A new analysis from the Guttmacher Institute shows that following a considerable decline between 1981 and 1994, the overall U.S. unintended pregnancy rate has remained essentially flat—about 5% of U.S. women have an unintended pregnancy every year. However, the rate has increased dramatically among poor women, while among higher-income women it has continued to decrease substantially, according to “Unintended Pregnancy in the United States: Incidence and Disparities, 2006,” by Lawrence B. Finer and Mia R. Zolna.

 

In 1994, the unintended pregnancy rate among women with incomes below the federal poverty line was 88 per 1,000 women aged 15–44; it increased to 120 in 2001 and 132 in 2006—a 50% rise over the period.

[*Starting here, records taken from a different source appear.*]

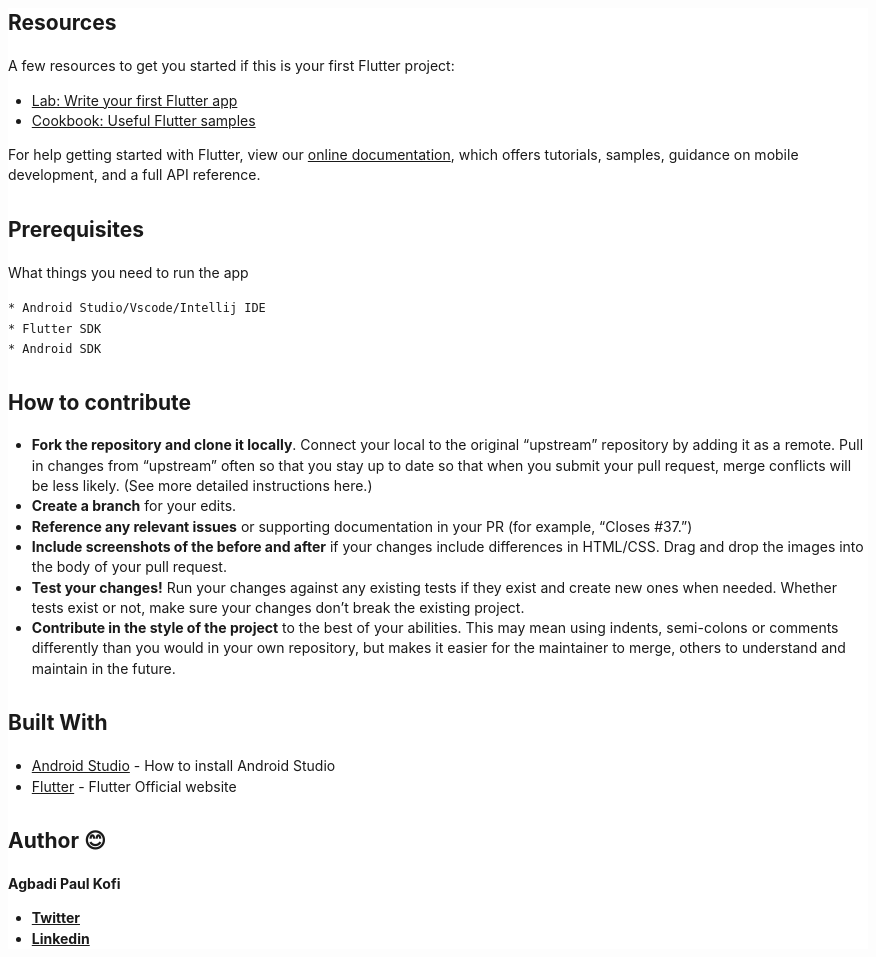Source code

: 
## Resources

A few resources to get you started if this is your first Flutter project:

- [Lab: Write your first Flutter app](https://flutter.io/docs/get-started/codelab)
- [Cookbook: Useful Flutter samples](https://flutter.io/docs/cookbook)

For help getting started with Flutter, view our
[online documentation](https://flutter.io/docs), which offers tutorials,
samples, guidance on mobile development, and a full API reference.

## Prerequisites

What things you need to run the app

```
* Android Studio/Vscode/Intellij IDE
* Flutter SDK
* Android SDK
```

## How to contribute

- **Fork the repository and clone it locally**. Connect your local to the original “upstream” repository by adding it as a remote. Pull in changes from “upstream” often so that you stay up to date so that when you submit your pull request, merge conflicts will be less likely. (See more detailed instructions here.)
- **Create a branch** for your edits.
- **Reference any relevant issues** or supporting documentation in your PR (for example, “Closes #37.”)
- **Include screenshots of the before and after** if your changes include differences in HTML/CSS. Drag and drop the images into the body of your pull request.
- **Test your changes!** Run your changes against any existing tests if they exist and create new ones when needed. Whether tests exist or not, make sure your changes don’t break the existing project.
- **Contribute in the style of the project** to the best of your abilities. This may mean using indents, semi-colons or comments differently than you would in your own repository, but makes it easier for the maintainer to merge, others to understand and maintain in the future.

## Built With

- [Android Studio](https://developer.android.com/studio/install) - How to install Android Studio
- [Flutter](https://flutter.io) - Flutter Official website

## Author 😊

**Agbadi Paul Kofi**

- [**Twitter**](https://twitter.com/sparrowpaul2)
- [**Linkedin**](https://www.linkedin.com/in/paul-agbadi/)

At the same time, the rate among higher-income women (those with incomes at or above 200% of the poverty line) fell from 34 in 1994 to 28 in 2001 and 24 in 2006—a 29% decrease. Poor women’s high rate of unintended pregnancy results in their also having high—and increasing—rates of both abortions (52 per 1,000) and unplanned births (66 per 1,000). In 2006, poor women had an unintended pregnancy rate five times that of higher-income women, and an unintended birth rate six times as high.

 

Analyzing U.S. government data from the National Survey of Family Growth and other sources, Finer and Zolna found that of the 6.7 million pregnancies in 2006, nearly half (49%) were unintended. Although some unintended pregnancies are accepted or even welcomed, more than four in ten (43%) end in abortion. Unintended pregnancy rates are elevated not only among poor and low-income women, but also among women aged 18–24, cohabiting women and minority women. It is important to note, however, that poor women have high unintended pregnancy rates nearly across the board, regardless of their education, race and ethnicity, marital status or age.

 

In contrast to the high rates among certain groups, some women in the United States are having considerable success timing and spacing their pregnancies. Higher-income women, white women, college graduates and married women have relatively low unintended pregnancy rates (as low as 17 per 1,000 among higher-income white women—one-third the national rate of 52 per 1,000), suggesting that women who have better access to reproductive health services, have achieved their educational goals or are in relationships that support a desired pregnancy are more likely than other women to achieve planned pregnancies and avoid those they do not want.

 

“These data suggest that women who lead stable lives—women who are older, more affluent and better-educated—tend to have better reproductive health outcomes, while women whose lives are less stable, such as younger, poorer or less educated women, have higher rates of unplanned pregnancies, unwanted births and abortions,” said Finer. “They also show that marriage is not, in and of itself, a solution to the problems women have in controlling their fertility: In fact, poor women who are married have unintended pregnancy rates more than twice as high as those of higher-income women who are unmarried or cohabiting.”